Assignment:
Format the records as a Markdown table with the columns No. and Text, one row per line, numbered in order and leaving out blank lines. Begin at the first line of the records and stop after the line containing "Potvrzení o vedení".

______

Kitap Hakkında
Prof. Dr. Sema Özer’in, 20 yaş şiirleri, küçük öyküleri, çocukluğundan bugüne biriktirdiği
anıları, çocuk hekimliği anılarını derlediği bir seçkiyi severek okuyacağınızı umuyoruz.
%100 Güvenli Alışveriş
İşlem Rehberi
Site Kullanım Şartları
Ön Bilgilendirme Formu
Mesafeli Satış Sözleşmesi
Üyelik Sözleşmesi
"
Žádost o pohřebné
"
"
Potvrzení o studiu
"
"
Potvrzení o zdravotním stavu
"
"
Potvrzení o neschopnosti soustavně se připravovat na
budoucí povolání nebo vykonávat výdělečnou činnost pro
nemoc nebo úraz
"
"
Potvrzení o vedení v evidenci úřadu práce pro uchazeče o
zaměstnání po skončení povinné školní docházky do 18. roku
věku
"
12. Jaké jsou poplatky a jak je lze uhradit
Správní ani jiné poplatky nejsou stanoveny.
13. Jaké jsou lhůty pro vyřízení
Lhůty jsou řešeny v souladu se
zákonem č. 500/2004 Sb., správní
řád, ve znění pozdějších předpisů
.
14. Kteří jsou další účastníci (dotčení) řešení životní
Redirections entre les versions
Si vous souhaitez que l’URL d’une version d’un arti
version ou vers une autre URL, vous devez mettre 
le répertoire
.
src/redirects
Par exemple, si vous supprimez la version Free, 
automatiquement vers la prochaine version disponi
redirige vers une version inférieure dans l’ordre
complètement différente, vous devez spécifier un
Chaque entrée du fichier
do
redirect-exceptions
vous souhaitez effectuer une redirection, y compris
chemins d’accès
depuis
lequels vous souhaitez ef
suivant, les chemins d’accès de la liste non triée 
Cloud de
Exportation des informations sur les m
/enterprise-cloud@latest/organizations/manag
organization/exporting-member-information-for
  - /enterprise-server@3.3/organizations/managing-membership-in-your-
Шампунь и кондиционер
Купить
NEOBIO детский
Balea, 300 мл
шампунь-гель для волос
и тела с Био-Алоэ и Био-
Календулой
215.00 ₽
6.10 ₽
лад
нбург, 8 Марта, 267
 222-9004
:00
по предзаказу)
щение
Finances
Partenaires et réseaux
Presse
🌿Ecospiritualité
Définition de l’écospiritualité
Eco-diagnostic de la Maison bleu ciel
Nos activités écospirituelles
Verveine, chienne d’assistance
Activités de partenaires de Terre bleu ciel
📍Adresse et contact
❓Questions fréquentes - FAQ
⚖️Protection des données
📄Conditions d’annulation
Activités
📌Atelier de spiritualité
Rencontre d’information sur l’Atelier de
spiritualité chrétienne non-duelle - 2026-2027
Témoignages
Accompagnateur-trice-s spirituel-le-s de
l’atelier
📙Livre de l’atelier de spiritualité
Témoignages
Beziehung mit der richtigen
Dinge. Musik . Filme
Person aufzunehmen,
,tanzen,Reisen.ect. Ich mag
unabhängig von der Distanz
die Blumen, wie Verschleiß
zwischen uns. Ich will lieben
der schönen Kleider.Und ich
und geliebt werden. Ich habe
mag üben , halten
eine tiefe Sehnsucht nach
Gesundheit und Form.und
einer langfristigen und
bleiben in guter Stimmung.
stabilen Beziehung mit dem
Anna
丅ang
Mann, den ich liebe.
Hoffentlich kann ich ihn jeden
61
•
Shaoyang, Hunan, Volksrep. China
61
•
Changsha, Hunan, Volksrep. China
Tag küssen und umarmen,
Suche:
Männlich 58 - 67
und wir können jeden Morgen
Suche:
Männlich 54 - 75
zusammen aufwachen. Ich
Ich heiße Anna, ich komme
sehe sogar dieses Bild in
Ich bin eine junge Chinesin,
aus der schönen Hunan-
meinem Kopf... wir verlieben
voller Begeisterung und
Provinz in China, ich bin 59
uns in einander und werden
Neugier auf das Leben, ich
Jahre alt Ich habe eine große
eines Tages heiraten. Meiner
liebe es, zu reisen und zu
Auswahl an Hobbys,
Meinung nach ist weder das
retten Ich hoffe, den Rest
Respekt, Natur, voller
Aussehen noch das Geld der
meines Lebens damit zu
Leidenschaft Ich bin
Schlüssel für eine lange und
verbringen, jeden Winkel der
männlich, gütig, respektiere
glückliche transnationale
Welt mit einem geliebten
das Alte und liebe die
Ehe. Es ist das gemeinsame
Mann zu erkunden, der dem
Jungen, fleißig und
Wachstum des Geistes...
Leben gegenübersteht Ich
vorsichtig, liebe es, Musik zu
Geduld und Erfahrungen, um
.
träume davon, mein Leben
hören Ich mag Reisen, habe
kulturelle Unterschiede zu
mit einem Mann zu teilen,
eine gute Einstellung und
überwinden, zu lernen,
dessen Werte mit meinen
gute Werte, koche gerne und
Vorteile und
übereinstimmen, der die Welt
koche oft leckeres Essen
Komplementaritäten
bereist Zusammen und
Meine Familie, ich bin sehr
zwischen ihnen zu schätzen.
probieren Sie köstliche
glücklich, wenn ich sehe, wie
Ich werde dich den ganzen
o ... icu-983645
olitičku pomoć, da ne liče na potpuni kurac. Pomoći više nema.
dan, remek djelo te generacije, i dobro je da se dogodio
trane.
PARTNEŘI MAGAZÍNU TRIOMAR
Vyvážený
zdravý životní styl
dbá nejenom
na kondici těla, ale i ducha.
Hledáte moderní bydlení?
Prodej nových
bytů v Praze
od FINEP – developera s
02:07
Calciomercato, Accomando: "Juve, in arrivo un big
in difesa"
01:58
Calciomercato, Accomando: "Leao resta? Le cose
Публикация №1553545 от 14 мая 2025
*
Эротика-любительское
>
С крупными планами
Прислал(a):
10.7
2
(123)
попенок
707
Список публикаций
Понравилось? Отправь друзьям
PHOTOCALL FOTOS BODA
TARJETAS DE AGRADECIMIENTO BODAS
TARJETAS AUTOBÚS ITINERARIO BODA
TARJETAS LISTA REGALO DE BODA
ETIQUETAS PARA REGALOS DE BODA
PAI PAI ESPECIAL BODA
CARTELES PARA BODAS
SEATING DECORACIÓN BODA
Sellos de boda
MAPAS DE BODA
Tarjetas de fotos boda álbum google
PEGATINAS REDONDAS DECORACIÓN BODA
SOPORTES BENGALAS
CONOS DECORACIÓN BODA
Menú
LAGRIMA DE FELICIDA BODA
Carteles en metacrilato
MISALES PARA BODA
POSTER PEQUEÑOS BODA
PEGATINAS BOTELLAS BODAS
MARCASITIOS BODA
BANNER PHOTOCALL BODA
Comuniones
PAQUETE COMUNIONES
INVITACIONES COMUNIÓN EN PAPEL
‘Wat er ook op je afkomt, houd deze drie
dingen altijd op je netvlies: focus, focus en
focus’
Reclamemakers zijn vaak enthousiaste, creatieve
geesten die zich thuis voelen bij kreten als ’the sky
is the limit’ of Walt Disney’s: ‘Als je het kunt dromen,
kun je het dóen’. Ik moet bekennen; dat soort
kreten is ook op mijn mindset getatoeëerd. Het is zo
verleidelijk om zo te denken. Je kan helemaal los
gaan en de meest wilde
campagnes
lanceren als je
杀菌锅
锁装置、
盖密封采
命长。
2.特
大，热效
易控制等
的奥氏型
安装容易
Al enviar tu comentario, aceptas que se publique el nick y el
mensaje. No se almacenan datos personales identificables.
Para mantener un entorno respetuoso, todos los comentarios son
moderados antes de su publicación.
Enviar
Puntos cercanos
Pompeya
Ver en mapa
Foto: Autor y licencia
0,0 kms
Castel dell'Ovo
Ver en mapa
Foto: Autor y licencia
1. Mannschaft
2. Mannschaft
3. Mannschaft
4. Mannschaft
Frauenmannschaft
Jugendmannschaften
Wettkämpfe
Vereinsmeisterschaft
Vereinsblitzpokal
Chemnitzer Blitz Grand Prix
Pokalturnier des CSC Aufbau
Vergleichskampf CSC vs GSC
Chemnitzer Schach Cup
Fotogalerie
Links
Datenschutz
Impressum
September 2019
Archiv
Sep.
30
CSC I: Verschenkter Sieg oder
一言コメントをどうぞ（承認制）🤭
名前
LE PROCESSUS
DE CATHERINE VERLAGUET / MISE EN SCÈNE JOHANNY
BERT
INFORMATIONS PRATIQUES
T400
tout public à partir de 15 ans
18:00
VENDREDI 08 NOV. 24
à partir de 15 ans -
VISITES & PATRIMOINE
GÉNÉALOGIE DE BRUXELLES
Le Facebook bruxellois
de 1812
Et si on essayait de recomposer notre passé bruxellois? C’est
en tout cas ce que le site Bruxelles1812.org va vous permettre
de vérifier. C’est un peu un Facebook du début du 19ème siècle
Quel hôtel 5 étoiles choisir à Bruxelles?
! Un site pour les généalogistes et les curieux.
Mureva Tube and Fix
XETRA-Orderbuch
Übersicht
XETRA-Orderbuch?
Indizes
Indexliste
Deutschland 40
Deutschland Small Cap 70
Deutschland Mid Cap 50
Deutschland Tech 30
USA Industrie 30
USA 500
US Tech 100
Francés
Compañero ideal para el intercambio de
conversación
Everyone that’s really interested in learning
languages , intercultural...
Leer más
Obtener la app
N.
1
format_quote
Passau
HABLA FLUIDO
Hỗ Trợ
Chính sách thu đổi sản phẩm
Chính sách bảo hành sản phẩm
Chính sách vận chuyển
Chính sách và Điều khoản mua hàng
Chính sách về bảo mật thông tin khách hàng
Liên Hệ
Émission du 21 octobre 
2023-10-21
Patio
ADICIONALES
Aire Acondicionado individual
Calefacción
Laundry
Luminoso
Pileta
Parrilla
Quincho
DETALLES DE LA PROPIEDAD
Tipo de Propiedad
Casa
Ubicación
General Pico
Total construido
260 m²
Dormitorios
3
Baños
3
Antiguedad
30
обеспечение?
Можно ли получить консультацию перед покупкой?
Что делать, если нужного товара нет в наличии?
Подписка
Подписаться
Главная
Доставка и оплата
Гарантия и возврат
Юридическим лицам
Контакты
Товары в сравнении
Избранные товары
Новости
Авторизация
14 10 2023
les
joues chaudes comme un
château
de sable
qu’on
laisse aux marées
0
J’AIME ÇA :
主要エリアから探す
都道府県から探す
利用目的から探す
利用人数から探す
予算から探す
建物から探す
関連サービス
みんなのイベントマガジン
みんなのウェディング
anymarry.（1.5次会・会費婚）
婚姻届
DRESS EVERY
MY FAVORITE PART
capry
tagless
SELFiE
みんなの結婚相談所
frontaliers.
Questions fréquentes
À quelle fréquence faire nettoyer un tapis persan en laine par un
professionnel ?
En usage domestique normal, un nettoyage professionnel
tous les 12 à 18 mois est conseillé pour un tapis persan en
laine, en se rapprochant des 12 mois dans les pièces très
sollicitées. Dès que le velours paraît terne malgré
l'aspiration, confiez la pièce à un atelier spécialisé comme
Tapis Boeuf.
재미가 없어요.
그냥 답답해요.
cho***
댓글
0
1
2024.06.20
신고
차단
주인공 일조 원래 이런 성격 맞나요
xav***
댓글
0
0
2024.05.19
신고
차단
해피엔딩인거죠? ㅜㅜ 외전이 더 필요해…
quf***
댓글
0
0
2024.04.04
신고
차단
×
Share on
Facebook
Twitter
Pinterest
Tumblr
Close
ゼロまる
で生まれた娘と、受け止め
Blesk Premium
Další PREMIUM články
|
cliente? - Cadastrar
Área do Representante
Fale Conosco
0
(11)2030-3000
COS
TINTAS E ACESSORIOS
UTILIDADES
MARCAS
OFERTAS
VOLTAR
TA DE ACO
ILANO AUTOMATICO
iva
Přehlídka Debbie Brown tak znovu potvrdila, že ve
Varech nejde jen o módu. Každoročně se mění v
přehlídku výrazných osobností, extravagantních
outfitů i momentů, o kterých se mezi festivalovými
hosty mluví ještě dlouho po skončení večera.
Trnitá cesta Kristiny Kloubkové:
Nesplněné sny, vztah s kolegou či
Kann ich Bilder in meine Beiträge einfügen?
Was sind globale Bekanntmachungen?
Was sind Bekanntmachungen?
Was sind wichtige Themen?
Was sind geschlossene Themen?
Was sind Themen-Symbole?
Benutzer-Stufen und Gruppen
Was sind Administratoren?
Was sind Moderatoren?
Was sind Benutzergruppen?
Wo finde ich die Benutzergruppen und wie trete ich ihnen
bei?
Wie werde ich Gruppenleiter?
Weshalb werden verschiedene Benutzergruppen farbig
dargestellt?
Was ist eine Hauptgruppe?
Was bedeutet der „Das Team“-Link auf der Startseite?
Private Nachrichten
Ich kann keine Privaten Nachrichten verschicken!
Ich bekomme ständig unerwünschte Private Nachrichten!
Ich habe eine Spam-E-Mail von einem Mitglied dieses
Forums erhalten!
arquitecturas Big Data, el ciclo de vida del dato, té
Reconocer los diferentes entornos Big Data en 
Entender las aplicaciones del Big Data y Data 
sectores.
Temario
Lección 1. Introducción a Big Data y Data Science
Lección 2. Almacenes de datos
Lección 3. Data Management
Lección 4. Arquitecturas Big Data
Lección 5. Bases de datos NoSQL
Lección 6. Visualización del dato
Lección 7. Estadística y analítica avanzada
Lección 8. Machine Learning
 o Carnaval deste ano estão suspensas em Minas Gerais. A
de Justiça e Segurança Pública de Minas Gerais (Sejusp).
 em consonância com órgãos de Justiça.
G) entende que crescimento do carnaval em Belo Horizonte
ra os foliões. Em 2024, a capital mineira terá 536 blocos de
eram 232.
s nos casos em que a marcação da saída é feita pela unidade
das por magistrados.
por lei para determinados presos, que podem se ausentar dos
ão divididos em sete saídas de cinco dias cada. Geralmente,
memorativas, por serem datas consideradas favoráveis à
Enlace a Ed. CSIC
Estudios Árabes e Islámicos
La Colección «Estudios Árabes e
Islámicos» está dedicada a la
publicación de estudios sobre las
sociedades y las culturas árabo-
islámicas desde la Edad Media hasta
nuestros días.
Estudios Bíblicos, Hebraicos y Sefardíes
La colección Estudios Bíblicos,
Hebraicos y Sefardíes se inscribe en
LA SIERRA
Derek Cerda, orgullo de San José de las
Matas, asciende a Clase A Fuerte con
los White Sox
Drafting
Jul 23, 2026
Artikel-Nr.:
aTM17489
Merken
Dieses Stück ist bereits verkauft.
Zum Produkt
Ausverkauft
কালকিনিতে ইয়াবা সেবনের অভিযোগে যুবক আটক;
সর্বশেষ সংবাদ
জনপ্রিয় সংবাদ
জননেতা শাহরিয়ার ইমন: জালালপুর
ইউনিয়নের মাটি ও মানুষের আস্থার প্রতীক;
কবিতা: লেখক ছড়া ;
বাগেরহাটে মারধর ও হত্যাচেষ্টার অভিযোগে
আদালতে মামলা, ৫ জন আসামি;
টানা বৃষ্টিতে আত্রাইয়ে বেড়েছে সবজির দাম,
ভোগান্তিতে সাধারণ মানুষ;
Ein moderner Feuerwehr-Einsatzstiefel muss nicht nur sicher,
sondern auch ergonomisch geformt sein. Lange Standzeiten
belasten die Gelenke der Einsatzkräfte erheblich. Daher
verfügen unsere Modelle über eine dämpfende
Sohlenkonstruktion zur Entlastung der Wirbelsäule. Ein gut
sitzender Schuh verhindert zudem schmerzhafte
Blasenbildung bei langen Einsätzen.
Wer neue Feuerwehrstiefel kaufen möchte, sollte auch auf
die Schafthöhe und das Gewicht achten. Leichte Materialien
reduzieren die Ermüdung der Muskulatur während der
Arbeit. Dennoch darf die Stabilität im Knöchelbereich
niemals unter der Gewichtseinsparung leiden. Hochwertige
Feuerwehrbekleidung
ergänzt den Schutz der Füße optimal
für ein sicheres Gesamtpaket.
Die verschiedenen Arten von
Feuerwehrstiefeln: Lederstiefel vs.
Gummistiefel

______

Written solution:
| No. | Text |
|---|---|
| 1 | Kitap Hakkında |
| 2 | Prof. Dr. Sema Özer’in, 20 yaş şiirleri, küçük öyküleri, çocukluğundan bugüne biriktirdiği |
| 3 | anıları, çocuk hekimliği anılarını derlediği bir seçkiyi severek okuyacağınızı umuyoruz. |
| 4 | %100 Güvenli Alışveriş |
| 5 | İşlem Rehberi |
| 6 | Site Kullanım Şartları |
| 7 | Ön Bilgilendirme Formu |
| 8 | Mesafeli Satış Sözleşmesi |
| 9 | Üyelik Sözleşmesi |
| 10 | " |
| 11 | Žádost o pohřebné |
| 12 | " |
| 13 | " |
| 14 | Potvrzení o studiu |
| 15 | " |
| 16 | " |
| 17 | Potvrzení o zdravotním stavu |
| 18 | " |
| 19 | " |
| 20 | Potvrzení o neschopnosti soustavně se připravovat na |
| 21 | budoucí povolání nebo vykonávat výdělečnou činnost pro |
| 22 | nemoc nebo úraz |
| 23 | " |
| 24 | " |
| 25 | Potvrzení o vedení v evidenci úřadu práce pro uchazeče o |